To understand the implications of the corpus, consider that computing origins started with actors, or more specifically, applications. These applications initially generated moderate amounts of data, and a fixed set of interactions between the data and application. With applications and devices driving larger volumes of data, we added operators to apply data science to enhance experiences across everything from enterprise software to mobile apps. When actors and operators are brought together, real-time machine learning can be applied to drive new knowledge back into the business. But the real magic takes place when a feedback loop is developed to enrich the experience.
Rise of the Data Corpus
The data corpus theme stretches to the world’s largest companies. Here the rapid rise of mass data capture quickly shifts into rich analytics. Some examples of data collected to drive multibillion dollar industries include:
- App stores from Apple and Google
- Online music, video, and books books Apple, Google, and Amazon
- Seller marketplaces from Amazon.com
- Social networks from Facebook
Apple specifically recently stated that during the life of the App Store, it has paid developers of $70 billion to date. With so much at stake, these companies use similar approaches to drive their businesses. We took a closer look at this phenomenon in a post on the analytics race amongst the world’s most valuable companies. We concluded that data is fueling their success.
The data corpus also represents a strategic lever for image-focused business models. In a New Yorker article, What’s Wrong With Twitter’s Live-Video Strategy, Om Malik discussed the importance of assembling a large volume of face-recognized photos.

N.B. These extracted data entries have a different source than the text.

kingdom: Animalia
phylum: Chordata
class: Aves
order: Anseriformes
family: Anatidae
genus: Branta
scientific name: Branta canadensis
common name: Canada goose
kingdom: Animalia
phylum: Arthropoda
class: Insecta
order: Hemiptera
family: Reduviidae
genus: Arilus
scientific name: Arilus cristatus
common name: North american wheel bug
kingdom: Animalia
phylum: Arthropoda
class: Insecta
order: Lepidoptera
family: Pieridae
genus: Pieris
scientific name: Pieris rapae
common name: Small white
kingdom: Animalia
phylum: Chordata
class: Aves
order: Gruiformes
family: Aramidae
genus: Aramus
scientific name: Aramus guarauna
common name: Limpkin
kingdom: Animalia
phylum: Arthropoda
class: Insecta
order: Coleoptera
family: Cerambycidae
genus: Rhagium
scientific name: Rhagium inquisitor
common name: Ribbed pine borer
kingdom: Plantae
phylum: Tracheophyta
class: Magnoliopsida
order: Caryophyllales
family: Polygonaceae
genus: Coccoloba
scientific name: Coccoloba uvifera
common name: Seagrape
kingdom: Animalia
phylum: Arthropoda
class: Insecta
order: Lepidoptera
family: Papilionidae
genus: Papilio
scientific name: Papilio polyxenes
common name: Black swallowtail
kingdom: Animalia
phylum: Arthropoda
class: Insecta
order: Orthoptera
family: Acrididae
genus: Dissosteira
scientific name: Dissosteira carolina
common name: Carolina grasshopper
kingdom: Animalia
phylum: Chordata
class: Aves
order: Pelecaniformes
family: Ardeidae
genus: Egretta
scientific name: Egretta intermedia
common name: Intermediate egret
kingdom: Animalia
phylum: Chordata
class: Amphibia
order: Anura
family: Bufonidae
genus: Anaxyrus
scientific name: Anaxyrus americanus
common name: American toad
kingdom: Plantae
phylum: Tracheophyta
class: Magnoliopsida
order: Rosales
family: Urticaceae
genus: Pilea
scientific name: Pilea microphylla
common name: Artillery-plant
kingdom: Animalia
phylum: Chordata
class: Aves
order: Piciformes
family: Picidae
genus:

…but there is an even bigger potential payoff. A large corpus of images is needed to train computer vision algorithms to distinguish between cats, dogs, and houseplants. The better its technology is at identifying the information inside the photos, the more opportunities the company will have to target advertising at specific users. A photo of your baby might offer an opportunity to place an advertisement for diapers or baby-food formula.
Additionally, prominent industry data scientists like Peter Skomoroch have made the corpus a focal point, albeit with a dash of humor.
Across all industries, the data corpus, not the algorithms, will be the secret weapon for machine learning and artificial intelligence. We have already seen this model create massive value with some of the companies mentioned earlier.
The current question is which new businesses will emerge to create the next great data corpus.